Lets see what this says after its been peer reviewed. Maybe they can sort out the contradictions and unsupported assumptions.

Read that again slowly. High-risk groups were routinely tested, meaning if they were symptomatic or not. Puts your statement to bed real quick. But do you understand why? You think the relatively large sample size had anything to do with it?

Im not entirely clear why you have a problem with the statement above.

Again, comprehension helps. The above statement says that they determined a greater level of transmission occurring among household members, rather than increased transmission from sources outside the household. They then acknowledge the high rate of transmission within households is likely the result of performing this study during a time when social-distancing measures were in place. Logically, that only makes sense. There’s literally nothing in that statement to suggest that social distancing causes increased spread as you claimed above. They’ve only compared rates of transmission within and outside of households. Only amazing thing here is how much you bungled a pretty straight-forward statement.

Again… huh?

Potentially. Here, they’re stating the limitations to this study…. This is clearly one of them.
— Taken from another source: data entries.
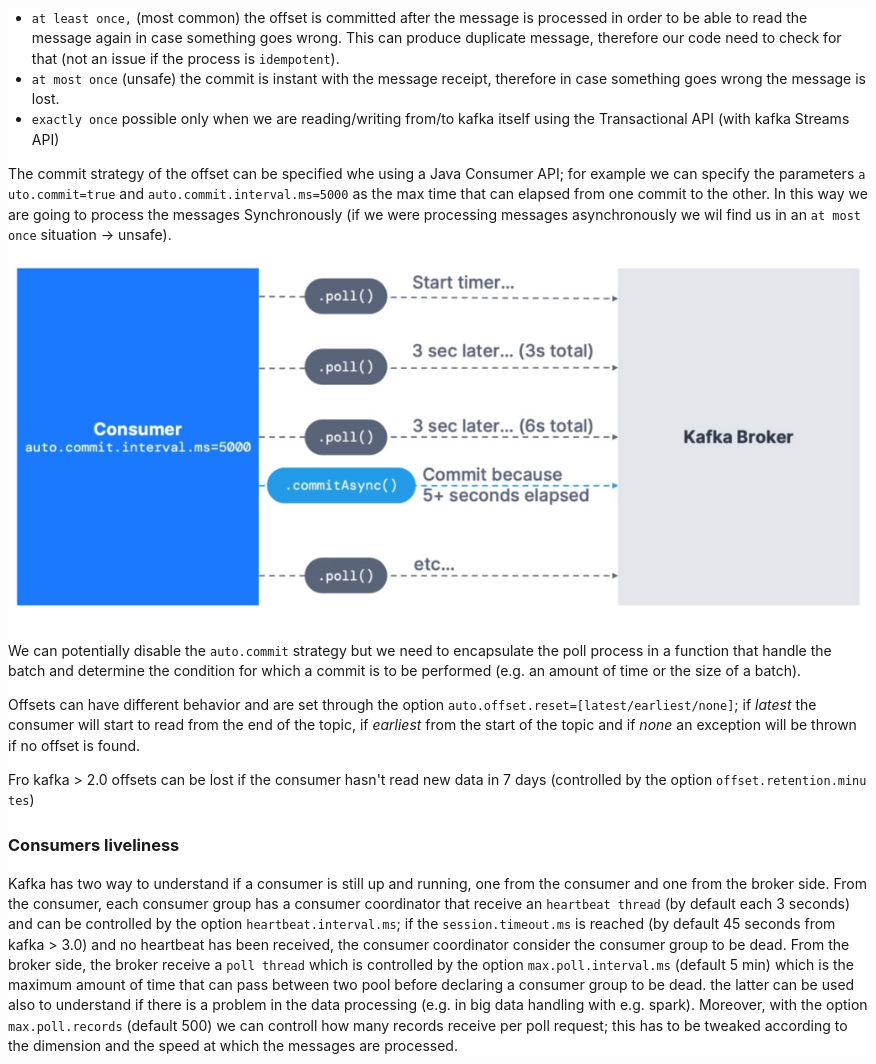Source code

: * `at least once,` (most common) the offset is committed after the message is processed in order to be able to read the message again in case something goes wrong. This can produce duplicate message, therefore our code need to check for that (not an issue if the process is `idempotent`).
* `at most once` (unsafe) the commit is instant with the message receipt, therefore in case something goes wrong the message is lost.
* `exactly once` possible only when we are reading/writing from/to kafka itself using the Transactional API (with kafka Streams API)

The commit strategy of the offset can be specified whe using a Java Consumer API; for example we can specify the parameters `auto.commit=true` and `auto.commit.interval.ms=5000` as the max time that can elapsed from one commit to the other. In this way we are going to process the messages Synchronously (if we were processing messages asynchronously we wil find us in an `at most once` situation -> unsafe).

<img src="kafka_autoOffset.png">

We can potentially disable the `auto.commit` strategy but we need to encapsulate the poll process in a function that handle the batch and determine the condition for which a commit is to be performed (e.g. an amount of time or the size of a batch).

Offsets can have different behavior and are set through the option `auto.offset.reset=[latest/earliest/none]`; if *latest* the consumer will start to read from the end of the topic, if *earliest* from the start of the topic and if *none* an exception will be thrown if no offset is found.

Fro kafka > 2.0 offsets can be lost if the consumer hasn't read new data in 7 days (controlled by the option `offset.retention.minutes`)


### Consumers liveliness

Kafka has two way to understand if a consumer is still up and running, one from the consumer and one from the broker side. From the consumer, each consumer group has a consumer coordinator that receive an `heartbeat thread` (by default each 3 seconds) and can be controlled by the option `heartbeat.interval.ms`; if the `session.timeout.ms` is reached (by default 45 seconds from kafka > 3.0) and no heartbeat has been received, the consumer coordinator consider the consumer group to be dead. From the broker side, the broker receive a `poll thread` which is controlled by the option `max.poll.interval.ms` (default 5 min) which is the maximum amount of time that can pass between two pool before declaring a consumer group to be dead. the latter can be used also to understand if there is a problem in the data processing (e.g. in big data handling with  e.g. spark). Moreover, with the option `max.poll.records` (default 500) we can controll how many records receive per poll request; this has to be tweaked according to the dimension and the speed at which the messages are processed.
Applicable to the three responses above. This is not a controlled study. In any study, there are limitations. In a controlled study you can minimize those limitations, and in studies like this, the potential limitations are greater. The data collected and observations made allow them to draw their stated conclusions, while also stating the limitations to these conclusions. These are not statements of “we don’t know”… the data have led them to certain conclusions, but their confidence in those conclusions are limited by the factors stated in the paper.
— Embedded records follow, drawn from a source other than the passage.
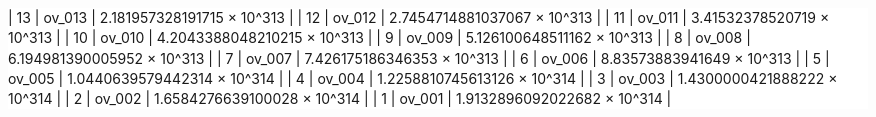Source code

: | 13 | ov_013 | 2.181957328191715 × 10^313 |
| 12 | ov_012 | 2.7454714881037067 × 10^313 |
| 11 | ov_011 | 3.41532378520719 × 10^313 |
| 10 | ov_010 | 4.2043388048210215 × 10^313 |
| 9 | ov_009 | 5.126100648511162 × 10^313 |
| 8 | ov_008 | 6.194981390005952 × 10^313 |
| 7 | ov_007 | 7.426175186346353 × 10^313 |
| 6 | ov_006 | 8.83573883941649 × 10^313 |
| 5 | ov_005 | 1.0440639579442314 × 10^314 |
| 4 | ov_004 | 1.2258810745613126 × 10^314 |
| 3 | ov_003 | 1.4300000421888222 × 10^314 |
| 2 | ov_002 | 1.6584276639100028 × 10^314 |
| 1 | ov_001 | 1.9132896092022682 × 10^314 |


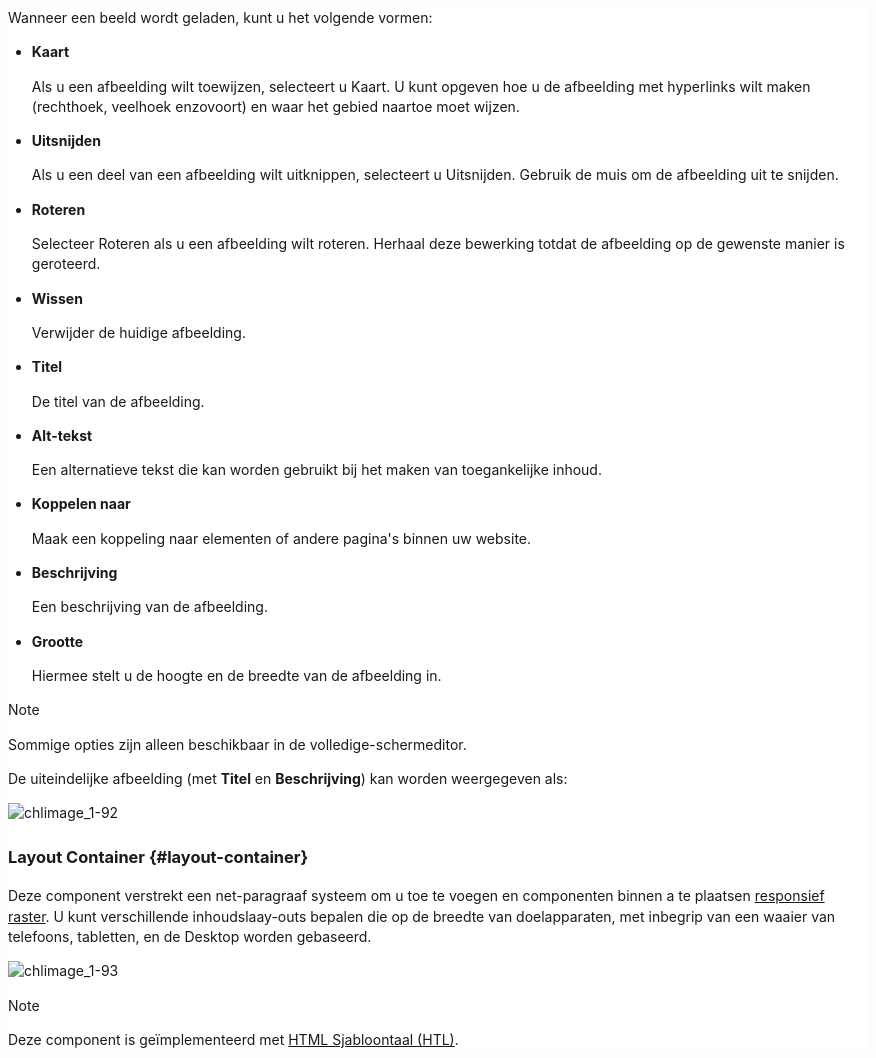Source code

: Wanneer een beeld wordt geladen, kunt u het volgende vormen:

* **Kaart**

  Als u een afbeelding wilt toewijzen, selecteert u Kaart. U kunt opgeven hoe u de afbeelding met hyperlinks wilt maken (rechthoek, veelhoek enzovoort) en waar het gebied naartoe moet wijzen.

* **Uitsnijden**

  Als u een deel van een afbeelding wilt uitknippen, selecteert u Uitsnijden. Gebruik de muis om de afbeelding uit te snijden.

* **Roteren**

  Selecteer Roteren als u een afbeelding wilt roteren. Herhaal deze bewerking totdat de afbeelding op de gewenste manier is geroteerd.

* **Wissen**

  Verwijder de huidige afbeelding.

* **Titel**

  De titel van de afbeelding.

* **Alt-tekst**

  Een alternatieve tekst die kan worden gebruikt bij het maken van toegankelijke inhoud.

* **Koppelen naar**

  Maak een koppeling naar elementen of andere pagina&#39;s binnen uw website.

* **Beschrijving**

  Een beschrijving van de afbeelding.

* **Grootte**

  Hiermee stelt u de hoogte en de breedte van de afbeelding in.

>[!NOTE]
>
>Sommige opties zijn alleen beschikbaar in de volledige-schermeditor.

De uiteindelijke afbeelding (met **Titel** en **Beschrijving**) kan worden weergegeven als:

![chlimage_1-92](assets/chlimage_1-92.png)

### Layout Container {#layout-container}

Deze component verstrekt een net-paragraaf systeem om u toe te voegen en componenten binnen a te plaatsen [responsief raster](/help/sites-authoring/responsive-layout.md). U kunt verschillende inhoudslaay-outs bepalen die op de breedte van doelapparaten, met inbegrip van een waaier van telefoons, tabletten, en de Desktop worden gebaseerd.

![chlimage_1-93](assets/chlimage_1-93.png)

>[!NOTE]
>
>Deze component is geïmplementeerd met [HTML Sjabloontaal (HTL)](https://experienceleague.adobe.com/docs/experience-manager-htl/content/overview.html).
Yes, really. Their statement says they observed similar rates of transmission for covid as compared to other respiratory groups amongst all age groups. The second sentence acknowledges the lower rate of transmission observed among preschoolers… one age group. Nothing contradictory with these statements whatsoever.
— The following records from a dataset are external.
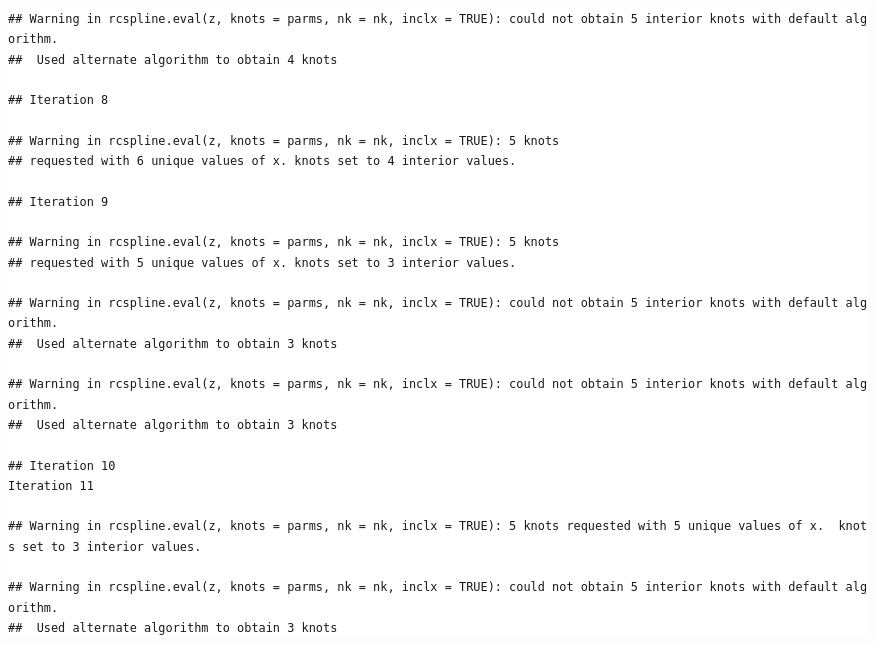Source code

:     ## Warning in rcspline.eval(z, knots = parms, nk = nk, inclx = TRUE): could not obtain 5 interior knots with default algorithm.
    ##  Used alternate algorithm to obtain 4 knots

    ## Iteration 8 

    ## Warning in rcspline.eval(z, knots = parms, nk = nk, inclx = TRUE): 5 knots
    ## requested with 6 unique values of x. knots set to 4 interior values.

    ## Iteration 9 

    ## Warning in rcspline.eval(z, knots = parms, nk = nk, inclx = TRUE): 5 knots
    ## requested with 5 unique values of x. knots set to 3 interior values.

    ## Warning in rcspline.eval(z, knots = parms, nk = nk, inclx = TRUE): could not obtain 5 interior knots with default algorithm.
    ##  Used alternate algorithm to obtain 3 knots

    ## Warning in rcspline.eval(z, knots = parms, nk = nk, inclx = TRUE): could not obtain 5 interior knots with default algorithm.
    ##  Used alternate algorithm to obtain 3 knots

    ## Iteration 10 
    Iteration 11 

    ## Warning in rcspline.eval(z, knots = parms, nk = nk, inclx = TRUE): 5 knots requested with 5 unique values of x.  knots set to 3 interior values.

    ## Warning in rcspline.eval(z, knots = parms, nk = nk, inclx = TRUE): could not obtain 5 interior knots with default algorithm.
    ##  Used alternate algorithm to obtain 3 knots
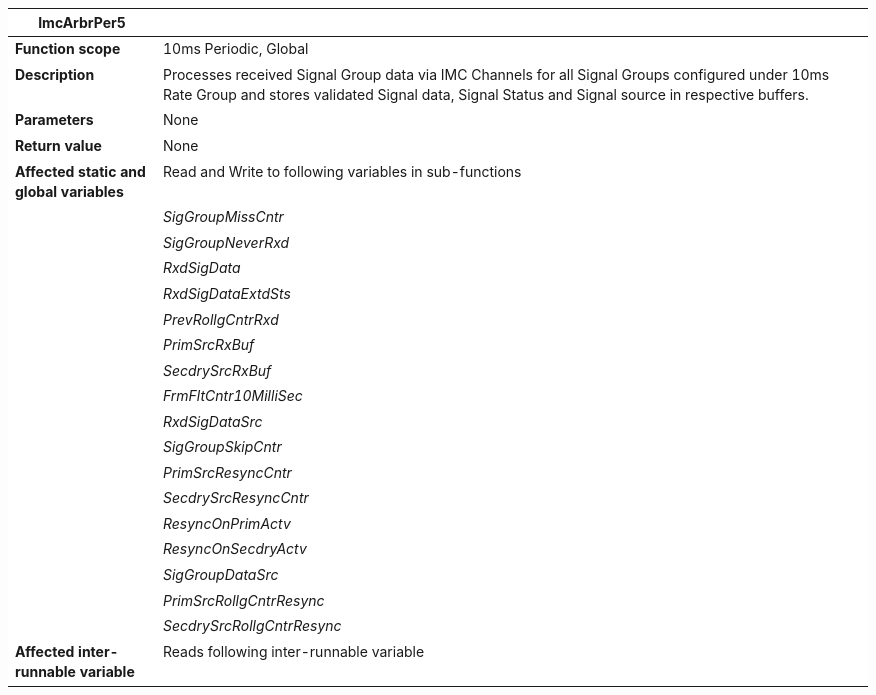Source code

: | **ImcArbrPer5**                          |                                                                                                                                                                                                       |
|-------------------|-----------------------------------------------------|
| **Function scope**                       | 10ms Periodic, Global                                                                                                                                                                                 |
| **Description**                          | Processes received Signal Group data via IMC Channels for all Signal Groups configured under 10ms Rate Group and stores validated Signal data, Signal Status and Signal source in respective buffers. |
| **Parameters**                           | None                                                                                                                                                                                                  |
| **Return value**                         | None                                                                                                                                                                                                  |
| **Affected static and global variables** | Read and Write to following variables in sub-functions                                                                                                                                                |
|                                          | *SigGroupMissCntr*                                                                                                                                                                                    |
|                                          | *SigGroupNeverRxd*                                                                                                                                                                                    |
|                                          | *RxdSigData*                                                                                                                                                                                          |
|                                          | *RxdSigDataExtdSts*                                                                                                                                                                                   |
|                                          | *PrevRollgCntrRxd*                                                                                                                                                                                    |
|                                          | *PrimSrcRxBuf*                                                                                                                                                                                        |
|                                          | *SecdrySrcRxBuf*                                                                                                                                                                                      |
|                                          | *FrmFltCntr10MilliSec*                                                                                                                                                                                |
|                                          | *RxdSigDataSrc*                                                                                                                                                                                       |
|                                          | *SigGroupSkipCntr*                                                                                                                                                                                    |
|                                          | *PrimSrcResyncCntr*                                                                                                                                                                                   |
|                                          | *SecdrySrcResyncCntr*                                                                                                                                                                                 |
|                                          | *ResyncOnPrimActv*                                                                                                                                                                                    |
|                                          | *ResyncOnSecdryActv*                                                                                                                                                                                  |
|                                          | *SigGroupDataSrc*                                                                                                                                                                                     |
|                                          | *PrimSrcRollgCntrResync*                                                                                                                                                                              |
|                                          | *SecdrySrcRollgCntrResync*                                                                                                                                                                            |
| **Affected inter-runnable variable**     | Reads following inter-runnable variable                                                                                                                                                               |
Umm, I never claimed this study was peer reviewed. Lol. That’s why I asked you the question before, e.g. if there are value in studies not yet peer reviewed. Perhaps this study had been linked before, but I had not seen it. You had previously discussed the Chicago and Italy study with me, but not this one.

Not unsupported alarmism.

We’ve seen spread in Israel, In Georgia, and in Mississippi now, at least, where we have a child-dominated group and COVID spread happens. I know you keep wanting to blame it on the adults in the schools as the ones doing the spread (statistically it’s dubious to simply assume this)…even if this is true in every case…it shows that you open up schools, where social distancing and other mitigation factors become very difficult to maintain over the course of a seven hour day in possibly poorly ventilated rooms, you run the risk of clusters of cases that in Israel at least, led to new outbreaks that led to a countrywide spike that was bigger than the first spike they had.

Understanding that there’s a risk of community spread and spikes when schools do full reopen is not, in fact, “unsupported alarmism”.

It’s actually happening.

American politics is infused with a readiness to sacrifice people and good values at the altar of cold, calculating economic efficiency.

A new statistic from the American Academy Of Pediatrics & The Children’s Hospital Association that 97,000 children tested positive in the last two weeks of July.
That is a whole bunch of kids that could pass it on. My greatest concern is how many of those kids are going into a multi-generational home and could spread it to older folks. There is a lot of talk about the mental health of keeping kids out of schools. How about the mental health of a kid who realizes that he just made one of his family sick.

1 Like

I know very well what the study says, and I know very well what it does not say. It does not say any transmission from children to adults was shown. It in fact says they cannot detect the direction of transmission. That, is the only relevant statement in the whole study.